Grant himself was at Savannah, in accordance with his engagement. He was taking an early breakfast with his staff in order to be in readiness to ride out and meet the commander of the army of the Ohio. The scene of hostilities was nine miles distant, and the sound of the booming guns reached his anxious ears. He wrote a hasty note to Buell, informing him that the battle had begun, and that, instead of meeting him, he must hasten up the river to join his forces.

Taking a steamer at the shore, he sped on his way to the scene of the strife, only stopping a moment at Crump's Landing, to leave his orders with General Lew Wallace, in anticipation of an emergency. Hurrying on, he arrived at Pittsburg Landing at eight o'clock, and instantly dashed to the front, as fast as horse could carry him. The condition of the battle was not hopeful, but Grant went to work with his accustomed zeal and energy. Messages were sent to Wallace and Nelson to hasten forward their troops; wagon loads of ammunition were ordered up to the front, stragglers and panic-stricken files of men were reorganized, and every effort made to save the day.

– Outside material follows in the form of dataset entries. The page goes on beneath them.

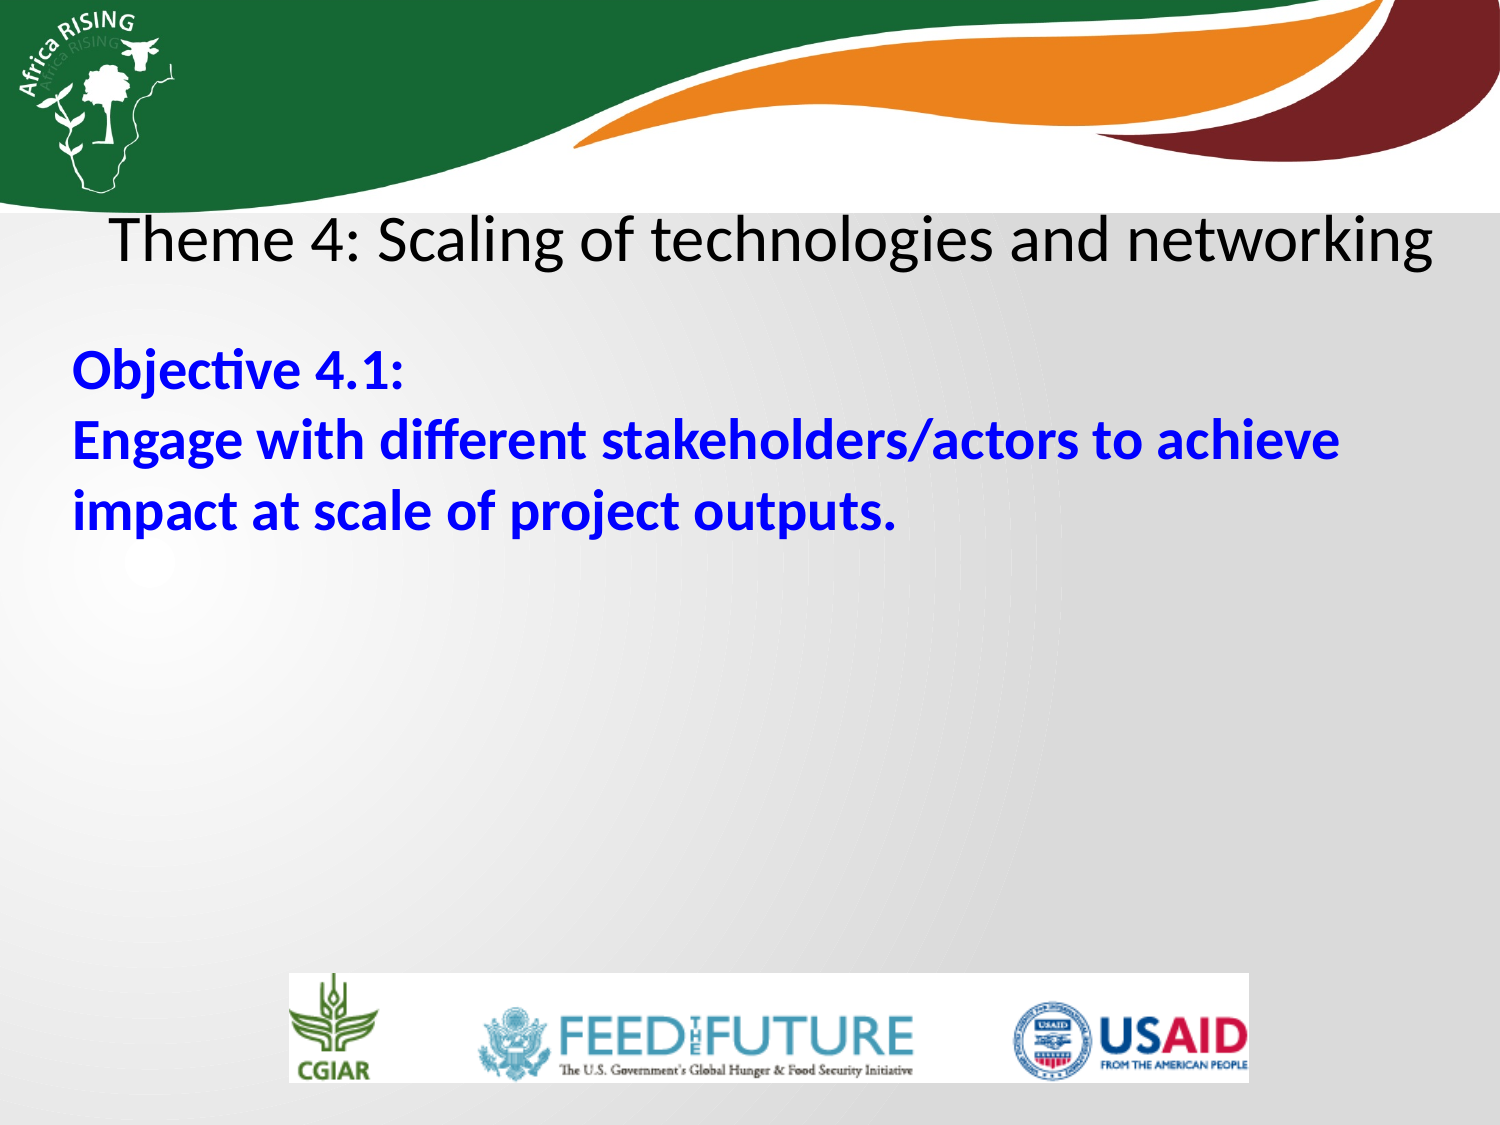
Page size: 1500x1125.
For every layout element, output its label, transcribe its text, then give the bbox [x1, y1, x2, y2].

picture [289, 988, 1249, 1083]
list Theme 4: Scaling of technologies and networking [37, 187, 1488, 313]
picture [0, 0, 1500, 213]
text_box Objective 4.1: Engage with different stakeholders/actors to achieve impact at scale of project outputs. [1, 287, 1500, 988]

Some six or eight thousand men were demoralized by the savageness of the conflict; but in spite of this mortifying fact, the line remained unbroken: indeed, only once during the day was it penetrated. Thinned as it was by the misconduct of a fourth part of the troops, it still permitted no opening for the enemy. The contest had become a hand-to-hand fight, in which personal prowess and valor were to win the day. It was only a question of pluck and endurance. Grant was everywhere, encouraging the faithful, and stimulating the recreant.